SELECTED TEXT:
⁂

It is important to remain closer to the text again now without claiming to clarify everything in a final way. But because the success of a true understanding depends above all on our actualizing the movement of the project, let us now once again—in brief statements—place the task before us.

As the essential possibility of human freedom, evil is an essential manner of human freedom. As the spirit separated from God and thus idiosyncratic, man is that being in which God reveals himself as eternal Spirit. This self-revelation of God in man is in itself at the same time the creation of man. But self-revelation belongs to the nature of God as the existing one. Existence is the primordial and essential self-revelation of God in himself before the eternal act of creating things. But existence is intrinsically related to that in God from which he emerges as existent, to the ground in God. Thus existence, self-revelation in general and the creation of the world in particular and thus human beings and thus the possibility of evil have their essential beginning, their "principle," in the nature of the ground.

Therefore, the reflection on the origin must begin with an essential project of the nature of this ground in God—all of this, however, in anticipation of the becoming of creation. The entire reflection on the origin is, however, carried out in the light of a concept of Being which has abandoned that decisive orientation toward the mere bodily presence of material things.

⁂

COLLECTED DATA:
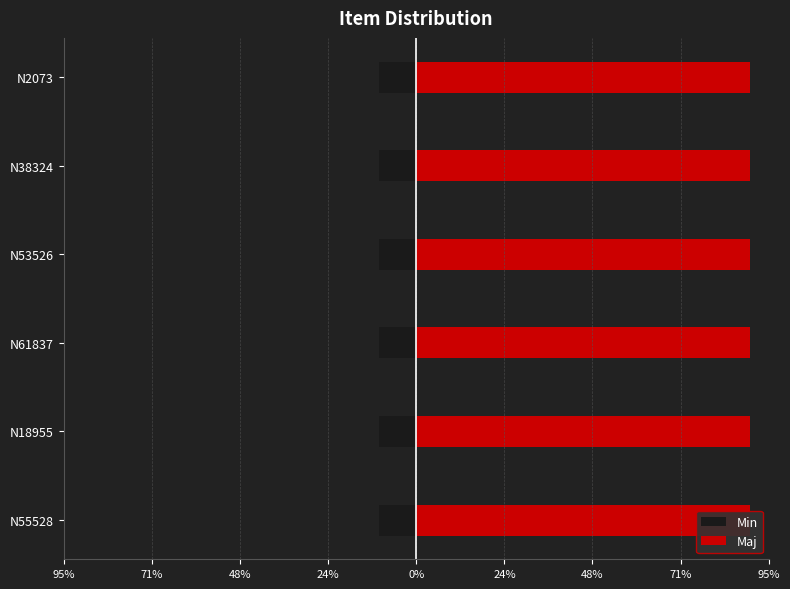

Is it true that Maj equals 0.9 at N38324?

True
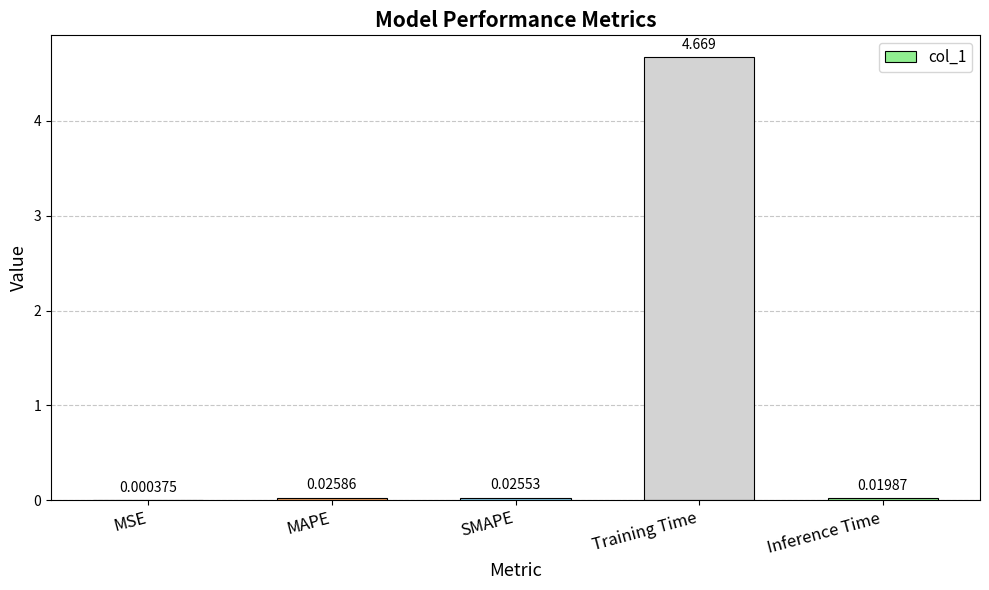

Which label corresponds to the largest value in the chart?

Training Time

⁂

ACTIVITY 1:
From the passage on human freedom and evil, write out the part starting at "As the essential" and ending at "of the ground.".
ACTIVITY 2:
In the passage on human freedom and evil, what is said to be, in itself, at the same time the creation of man?
The material can be set aside for this work.

EXPECTED OUTPUT 1:
As the essential possibility of human freedom, evil is an essential manner of human freedom. As the spirit separated from God and thus idiosyncratic, man is that being in which God reveals himself as eternal Spirit. This self-revelation of God in man is in itself at the same time the creation of man. But self-revelation belongs to the nature of God as the existing one. Existence is the primordial and essential self-revelation of God in himself before the eternal act of creating things. But existence is intrinsically related to that in God from which he emerges as existent, to the ground in God. Thus existence, self-revelation in general and the creation of the world in particular and thus human beings and thus the possibility of evil have their essential beginning, their "principle," in the nature of the ground.

EXPECTED OUTPUT 2:
The self-revelation of God in man.